Развод моих родителей был мирный и какой-то не ловкий, потому что они не разошлись окончательно до последних лет. Они часто жили на близкой дистанции друг от друга и общались в том же самом круге друзей. Когда они разошлись, моему брату было всего два года, по понятным причинам они решили, что будет лучше, если о нём будет заботиться его мама, но оставили за мной выбор между ними двумя, и я выбрал жить с моей мамой. Мама помогала нам, как могла, она уезжала, если этого требовала её работа. Из-за этого, мой брат и я, таскались между маминым домом и бабушкиным. Дом моих родителей всегда был оживленным, интересным и нетрадиционным — но он всегда был крепким.
Однажды их узы были разбиты, но всё же, эта неизбежная перемена стала для меня нормальной.
Этот разрыв был очень тяжёлым для моего отца, и я почти не видел его в то время. Этот разрыв был тяжёлым для всех нас; но, в конце концов, это стало для меня реальностью, однажды я увидел мою маму в компании другого мужчины. Этот мужчина был Дэвид Боуи.
В 1975 моя мама начала работать с Дэвидом Боуи, в то время он записывал Station to Station; она придумывала ему одежду со времён Young Americans. И когда его пригласили для участия в съемках фильма «Инопланетянин» («The Man Who Fell to Earth») , моя мама была нанята костюмером фильма, который снимали в Нью Мексико. В процессе съемок у неё и Боуи начался малозначимый роман. Оглядываясь на это сейчас, это не было чем-то большим, чем просто договор, но в то время, это было выглядело как чужая земля на твоём заднем дворе.
После того, как мои родители развелись, моя мама, мой брат, и я переехали в дом на Rangely Drive. Это был очень крутой дом: стены в зале были, как голубое небо и они были раскрашены облаками. Там было пианино, и коллекция записей моей мамы занимала почти все свободные стены.

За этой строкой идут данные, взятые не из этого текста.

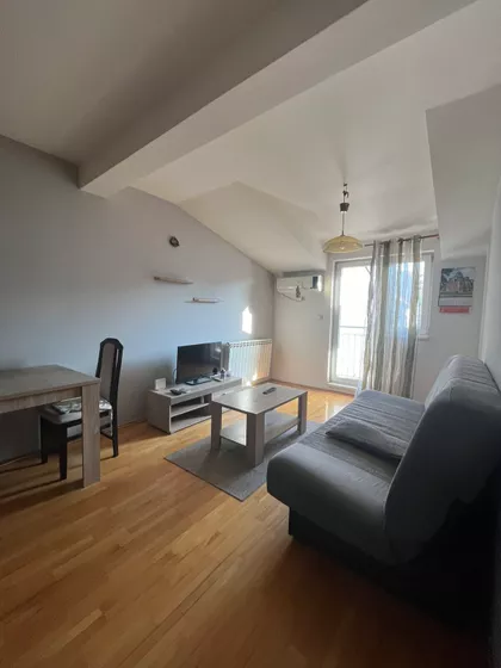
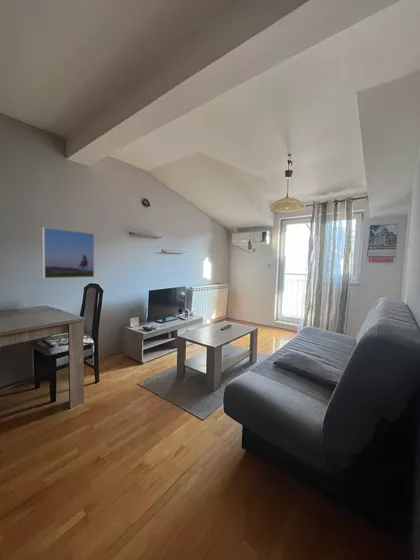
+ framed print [42,227,95,279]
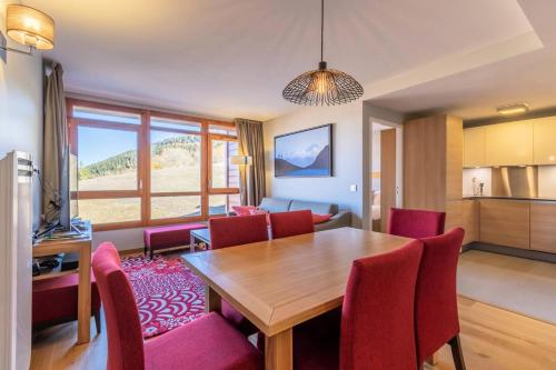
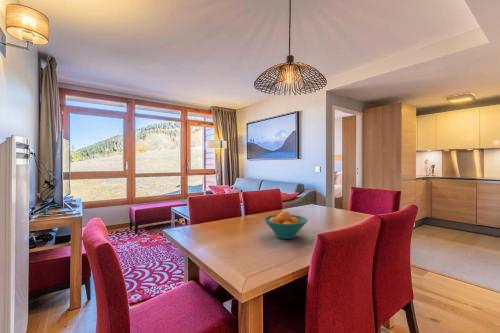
+ fruit bowl [263,210,309,240]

Там было мило и уютно, Боуи часто приходил, вместе со своей женой, Энджи (Angie), и их двухгодовалым сыном Зоуи (Zowie). Семидесятые были уникальны: казалось для Боуи совершенно нормально придти с женой и сыном в дом его любовницы, и нам всем приходилось уживаться. В то время моя мама практиковала те же самые заумные размышления Боуи. Они распевали монотонные песни перед алтарём, который стоял у нее в спальне.

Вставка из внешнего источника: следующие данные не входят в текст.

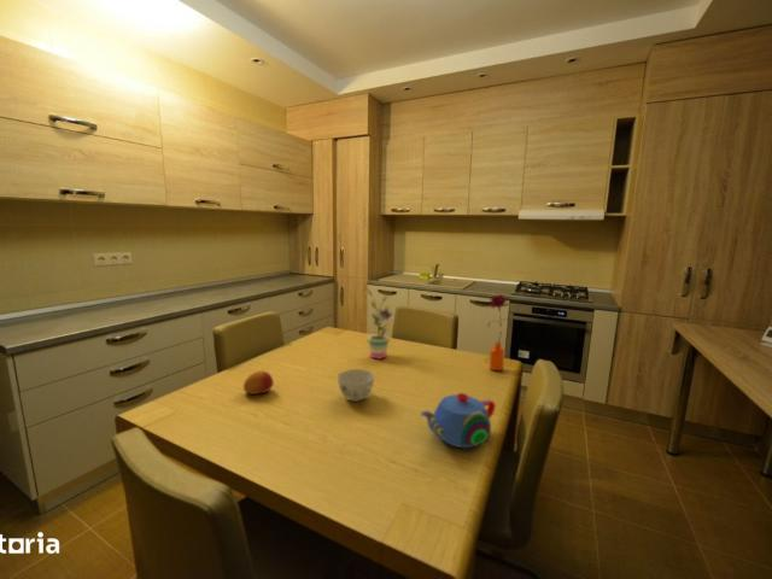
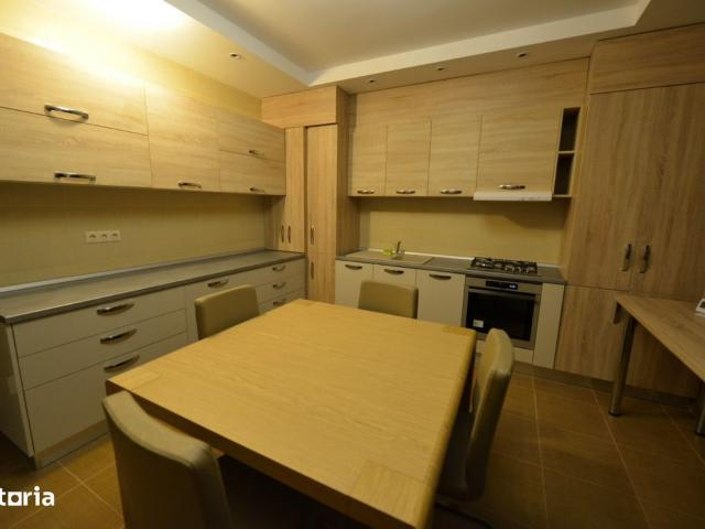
- fruit [242,370,275,396]
- teapot [420,392,497,449]
- potted plant [365,288,398,359]
- flower [486,293,513,372]
- teacup [337,368,375,403]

Я принял Боуи, когда узнал его поближе, потому что он хитрый, смешной и безумно творческий. Мои впечатления о нём, негласно обогатили мои впечатления о нём на сцене. Я ходил с мамой посмотреть на него в Лос-Анджелесский Форум (L.A. Forum) в 1975, и, с тех пор прошло много времени, но в момент, когда он вышел на сцену, в своём образе, я был очарован. Его концерт был абсолютным перфомансом. Я видел знакомые черты этого парня, преувеличенные до крайности. Он покорил вершину рока именно поэтому: быть рок звездой, это значит стоять на перекрёстке того, кто ты, и кем ты хочешь быть.